___ Provided passage ___

Let
$$ f(x) = 1 - (1-c\log (F(x)))^s\\ g(x) = \log(\frac{a}{x}) $$
for some positive integers $s$, $c$, and some real-valued function $F(x)$. $\log$ denotes the natural logarithm. One can think about $f(x)$ as the minimum outcome of $s$ independent draws of a random variable with distribution $c\log (F(x))$.
I'm trying to get the expected value of $g(x)$, given the minimum of $s$ draws. That is, I need to integrate
$$ \int f'(x)g(x) dx$$
for some positive real number $a$. I know that $g'(x) = \frac{1}{x}$, and I am aware of the integral trick $\int u'v = uv - \int v'u$. However, I fail to see how I could use that. There's no substitution trick that I could think of that makes sense here.
How could I proceed? Note that this is not a homework assignment, so a closed form solution to the expression is not guaranteed.
I don't believe it is useful (because it doesn't have a nice structure), but here's F(x) for two real numbers $d,e$:
$$ F(x) = \frac{dx}{x-e}$$
FooBar.
We have: $ f(x) = 1 - \left( 1 - c \cdot \log(F(x)) \right)^s \Leftrightarrow f'(x) =-s \cdot (1 - c \cdot \log(F(x)))^{s-1} \cdot \left( - \frac{c}{F(x) \cdot \ln (10) } \right) \cdot F'(x) $, assuming $ \log(F(x)) = \log_{10}( F(x)) $.

___ The data ___

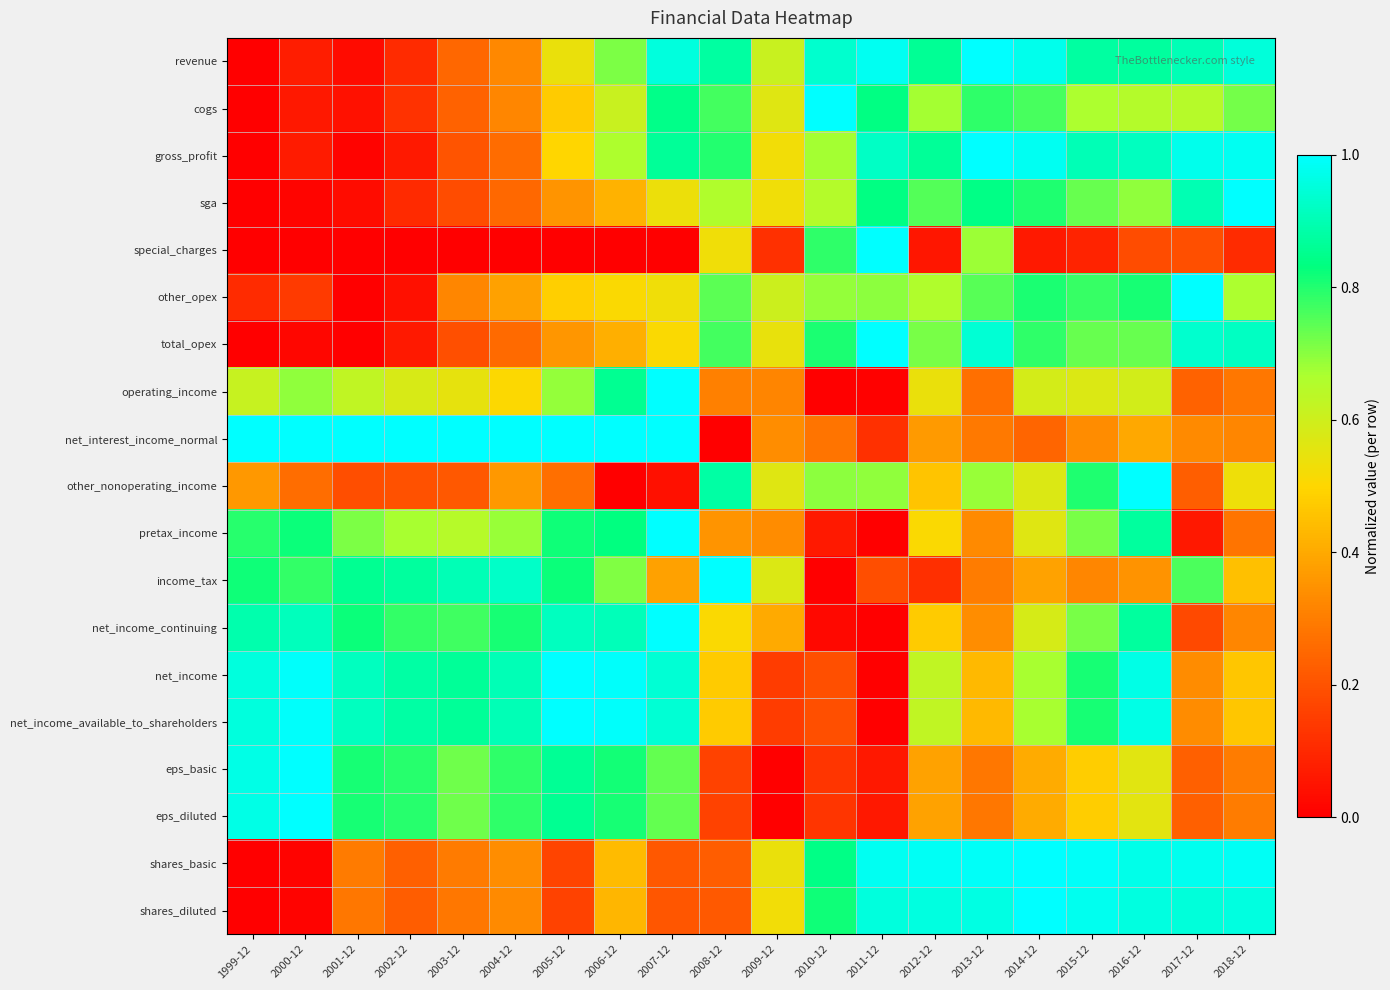

How many distinct data groups are displayed?

19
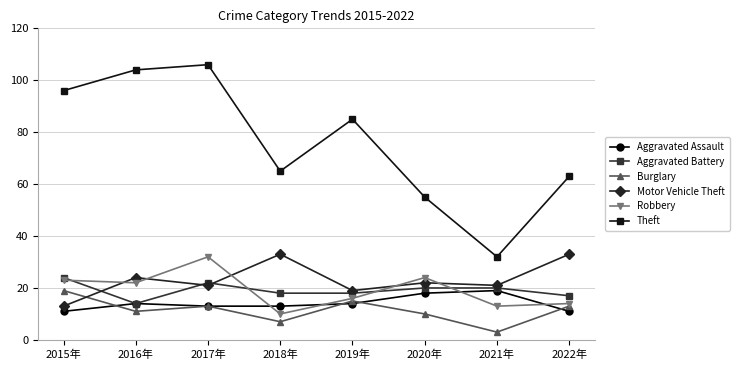

The value of Motor Vehicle Theft at 2019年 is 19. True or false?

True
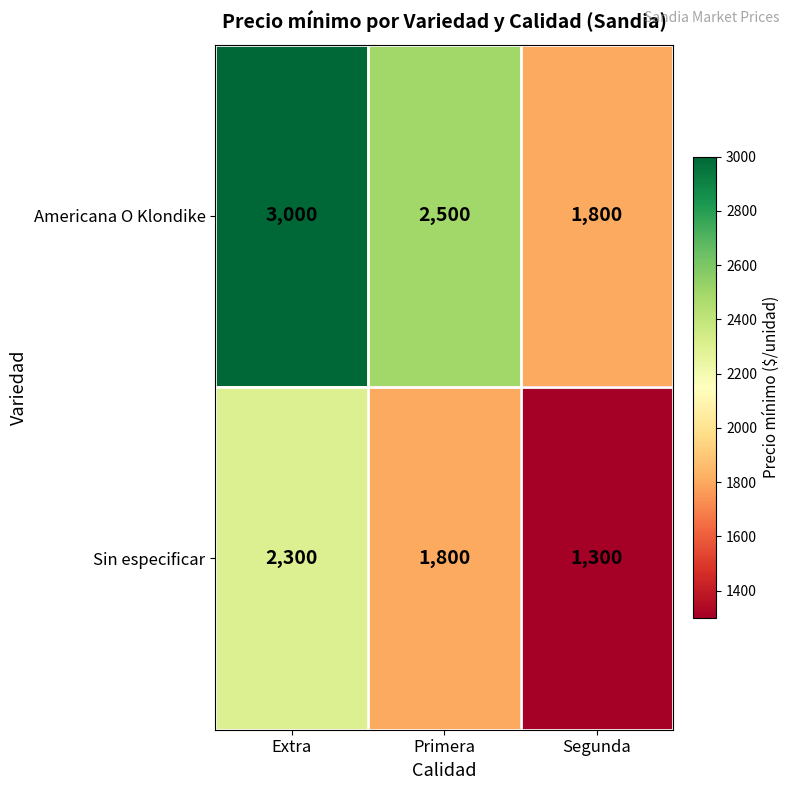

Reading left to right, list all the values displayed in this chart.

Americana O Klondike: Extra=3000	Primera=2500	Segunda=1800
Sin especificar: Extra=2300	Primera=1800	Segunda=1300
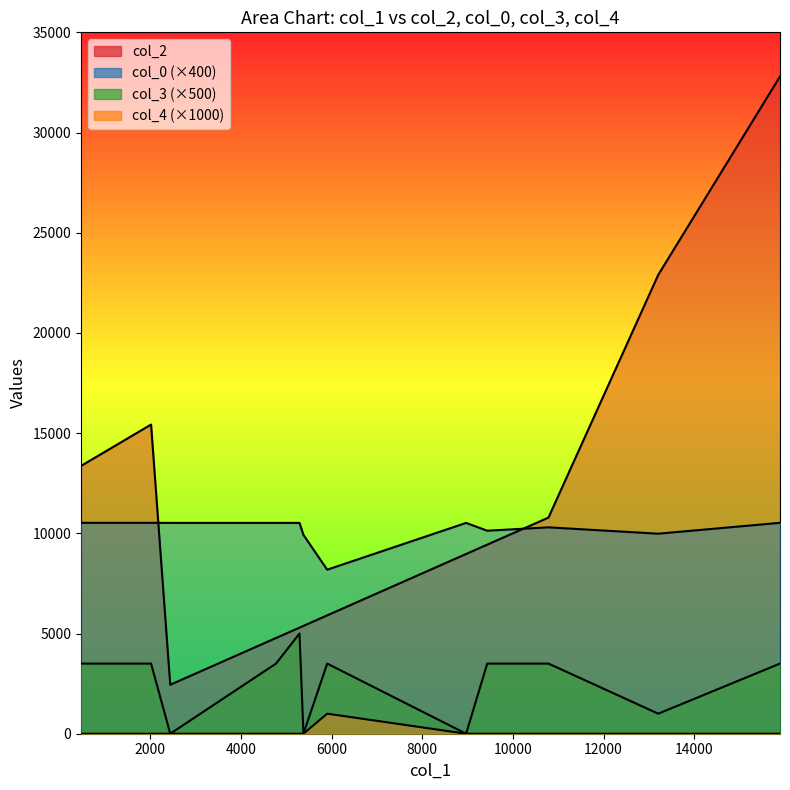

How many lines are shown in the chart?

4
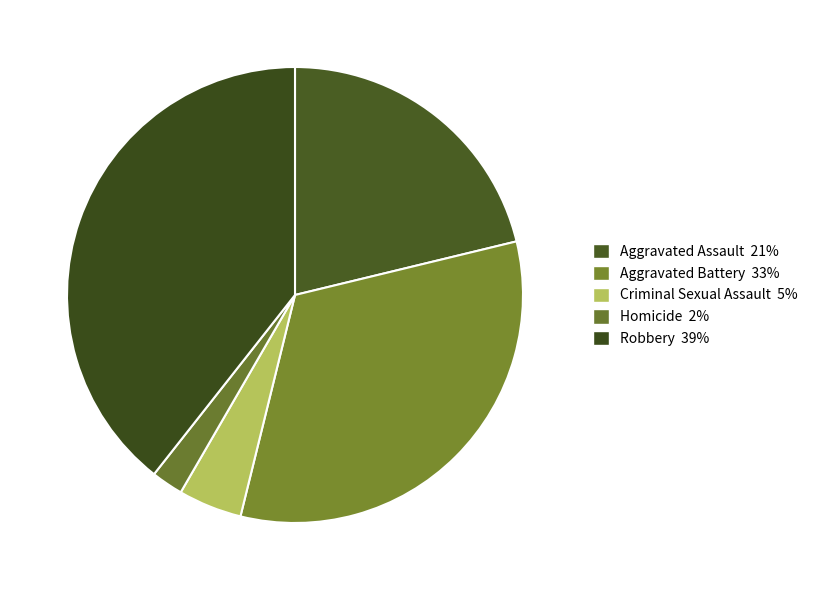

What percentage do Aggravated Assault and Robbery together represent?

60.6%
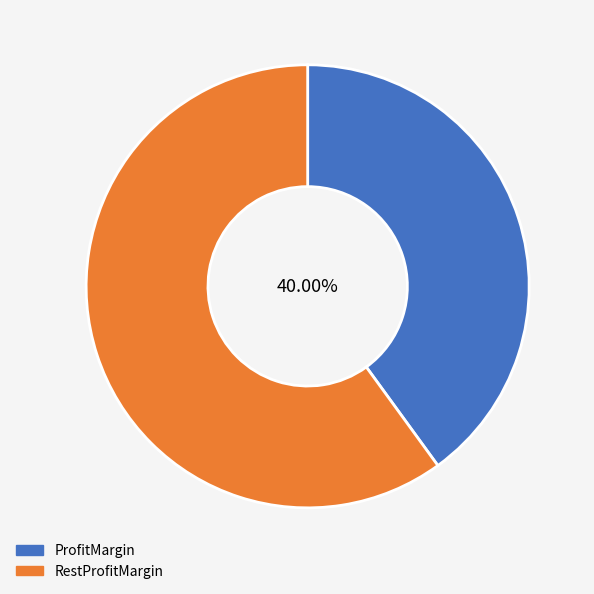

Does any single category account for the majority?

Yes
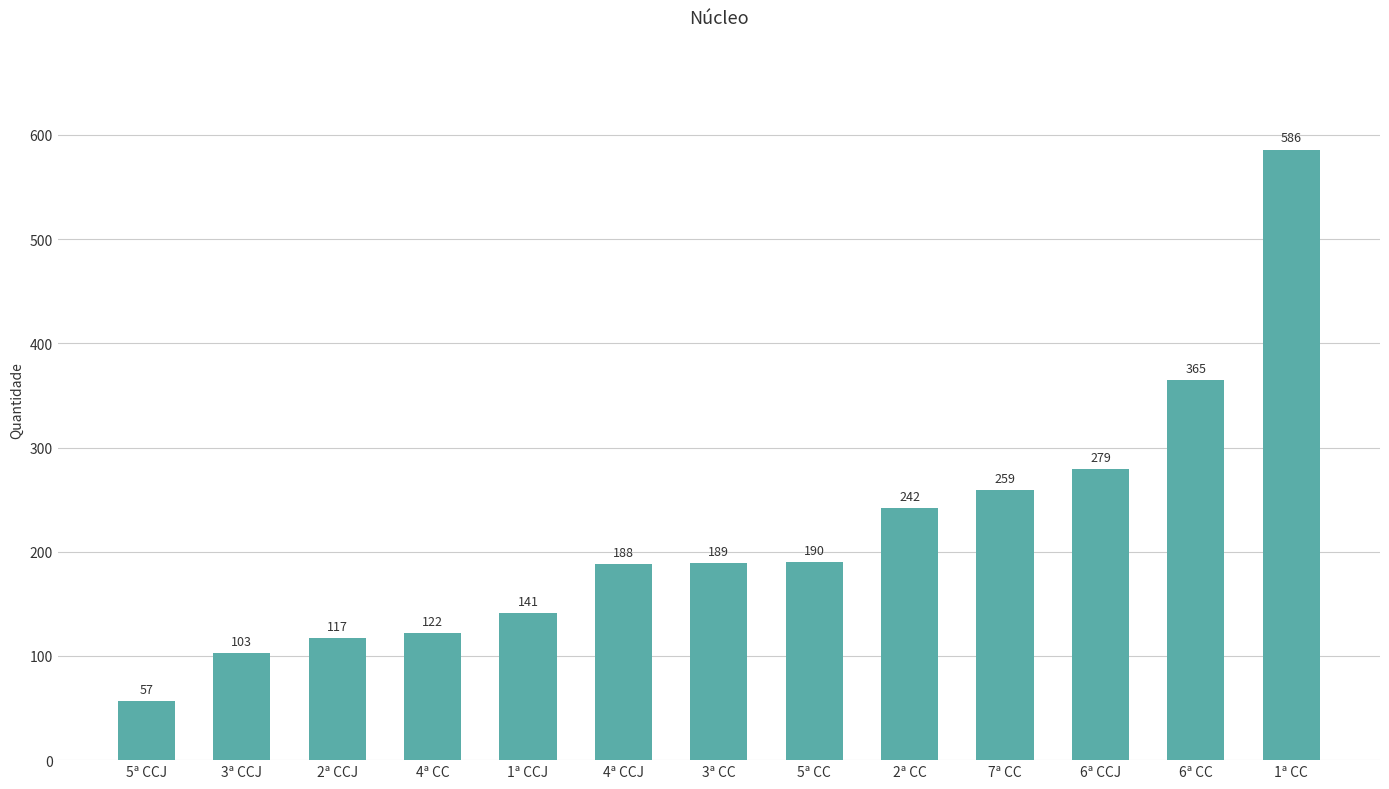

How many data points are less than 189?

6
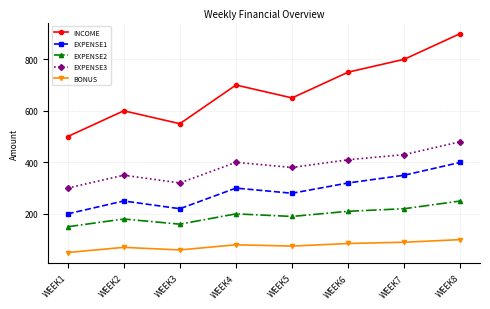

What is the difference between the maximum and second lowest values in the EXPENSE3 series?

160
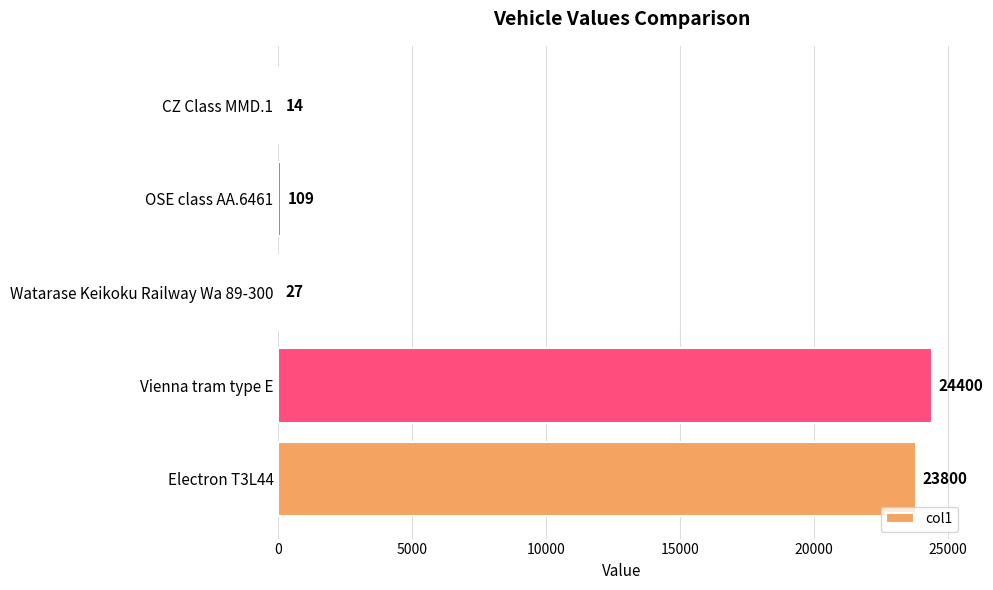

How many data points does each series have?

5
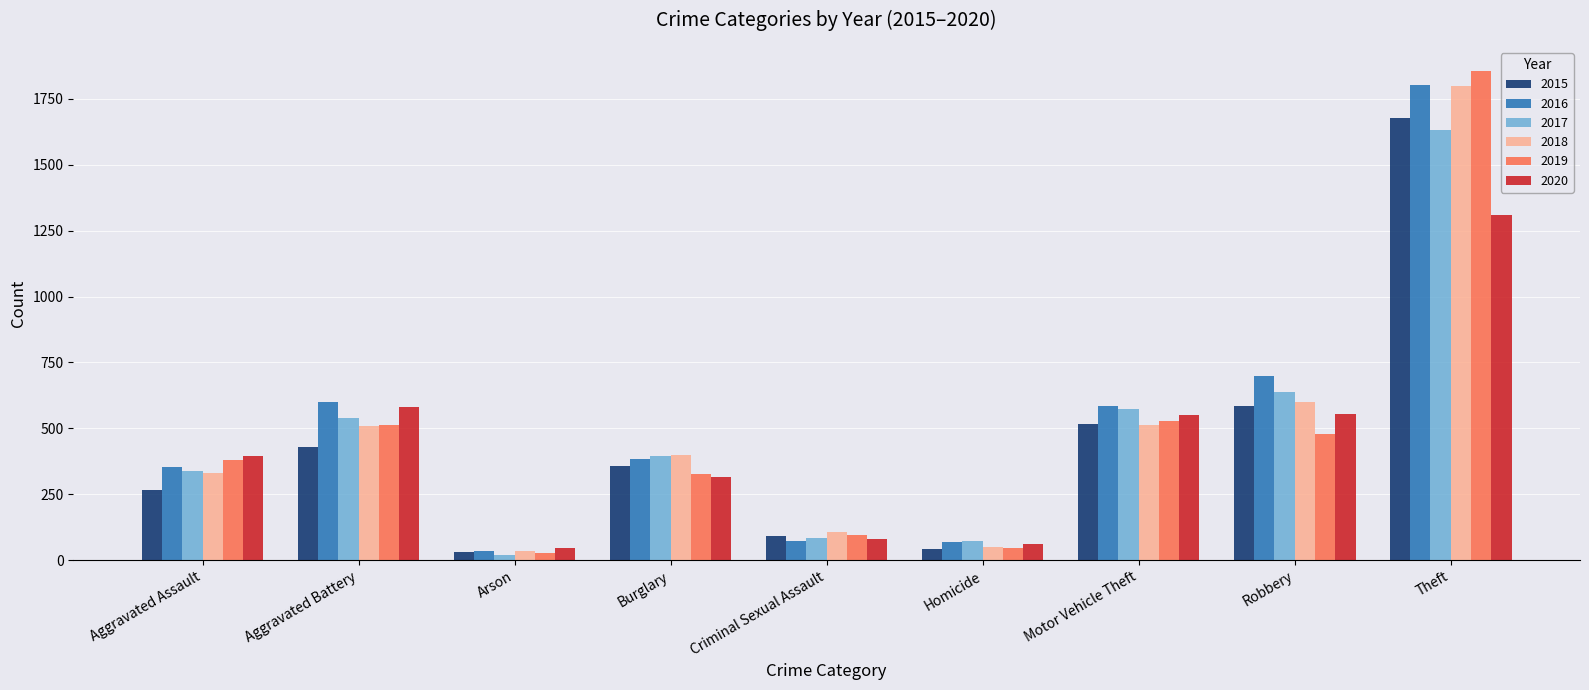

Which series has the widest spread of values?

2019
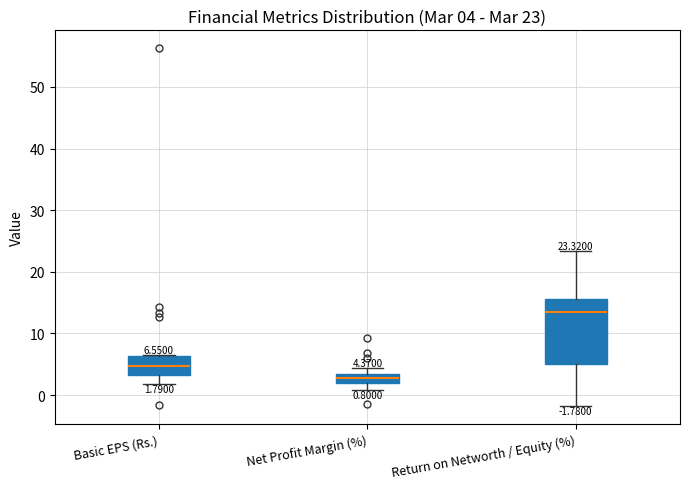

Comparing the boxes themselves (not the whiskers), which one is the tallest?

Return on Networth / Equity (%)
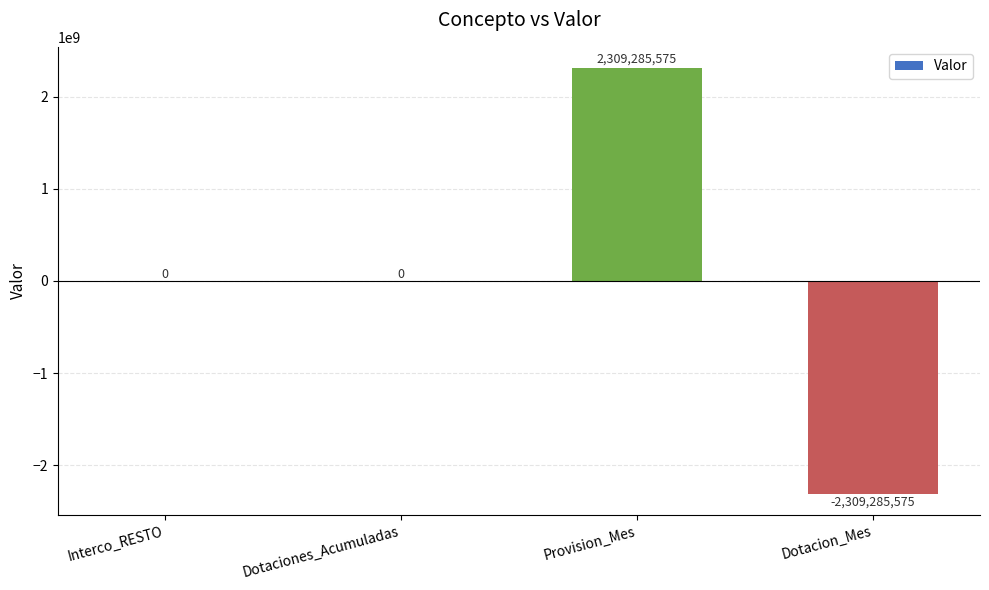

Read the value at Provision_Mes.

2309285575.1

___

Extend the forum thread above on integrating f'(x)g(x), picking up after its final sentence.

Then:
$ \int f'(x) \cdot g(x) dx = \frac{s}{\ln(10)}\int (1 - c \cdot \log(F(x)))^{s-1} \cdot \frac{c \cdot F'(x)}{F(x)} \cdot \log \left( \frac{a}{x} \right) dx $
Now: $ F(x) = \frac{dx}{x-e} \Leftrightarrow F'(x) = \frac{d \cdot (x-e) - dx \cdot 1}{(x-e)^2} = \frac{dx - de - dx}{(x-e)^2} = -\frac{de}{(x-e)^2} $
And thus we have:
$ \large{\frac{s}{\ln(10)} \cdot \int (1 - c \cdot \log \left( \frac{dx}{x-e} \right))^{s-1} \cdot -\frac{c \cdot \left( \frac{de}{(x-e)^2}\right)}{\frac{dx}{x-e}} \cdot \log \left( \frac{a}{x} \right) dx \\\\ = -\frac{s \cdot c}{\ln(10)} \cdot \int \left(1 - c \cdot \log \left( \frac{dx}{x-e} \right)\right)^{s-1} \cdot \frac{e}{(x-e)^2 \cdot x} \cdot \log \left( \frac{a}{x} \right) dx}$
I don't see how one can proceed from here on out without knowing the values of the variables.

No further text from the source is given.